How Facebook Runs Its LAMP Stack
prostoalex writes "At QCon San Francisco, Aditya Agarwal of Facebook described how his employer runs its software stack (video and slides). Facebook runs a typical LAMP setup where P stands for PHP with certain customizations, and back-end services that are written in C++ and Java. Facebook has released some of the infrastructure components into the open source community, including the Thrift RPC framework and Scribe distributed logging server."
As I recall, some of their code was made open source in 2007, although not deliberately.
About how much has Facebook saved by using Open Source Software? I ask because I am not familiar with licensing costs from competing solutions. Thanks!
I haven't watched the presentation so don't know if this is answered there, but it's hard to pin down any numbers on precisely how many servers facebook operates. That said, an estimate of their expected power usage in their recently acquired second datacenter is 6 megawatts, placed at twice the usage in their current datacenter. Realistically, this probably equates to a cluster of around 5,000 machines in the current datacenter.

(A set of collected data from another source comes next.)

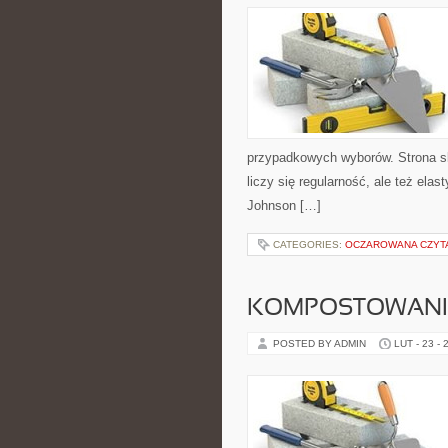
przypadkowych wyborów. Strona sku
liczy się regularność, ale też el
Johnson […]
CATEGORIES:
OCZAROWANA CZYT
KOMPOSTOWANI
POSTED BY ADMIN
LUT - 23 - 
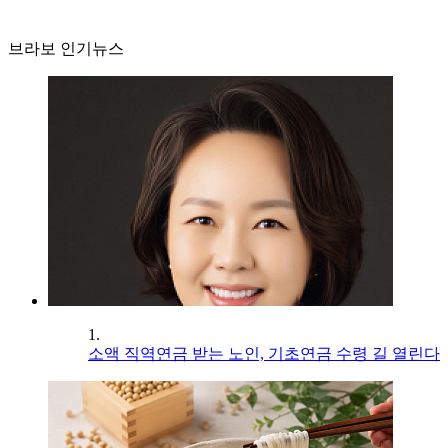
브라보 인기뉴스
1.
소액 직역연금 받는 노인, 기초연금 수령 길 열린다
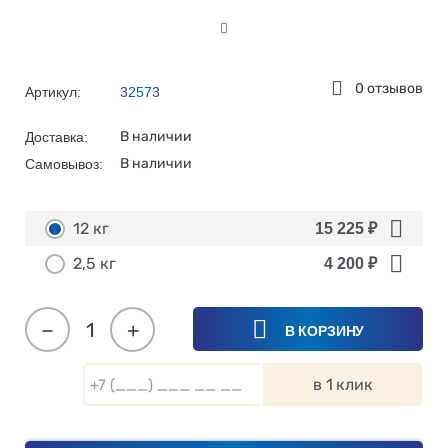
0 отзывов
Артикул:
32573
В наличии
Доставка:
В наличии
Самовывоз:
12 кг
15 225
₽
2,5 кг
4 200
₽
−
+
В КОРЗИНУ
в 1 клик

Costs per machine are likely to be restricted to Windows Server Web Edition; other software would not be needed on all machines (depending on cluster architecture, of course) so would be a trivial cost in comparison. Retail for the web edition is $399; I think we could expect such a high profile user to qualify for a 50% discount. This would put their software costs at about $1M. Considering that they're believed to have spent over 100 times this on hardware and support costs over the last year, I doubt this would be a particular concern. Price of purchase is not a factor in why facebook does not run on proprietary software.
That has little to do with the infrastructure and more to do with the site design. Please don't blame the sys engineers/admins for the poor interface design.
Well, the fact that they gave a talk about their LAMP stack tells you that they consider engineering more important than site design. Furthermore, a poor choice of infrastructure makes doing good site design hard.
And that's my point: Facebook is evidently driven by system stuff and programmers, while it should be driven by site design.
Clearly, $MY_SPECIALTY should drive the entire system! They made a big mistake by allowing $OTHER_SPECIALTY to take precedence. Everyone knows that only $MY_SPECIALTY should dominate all design plans. Duh.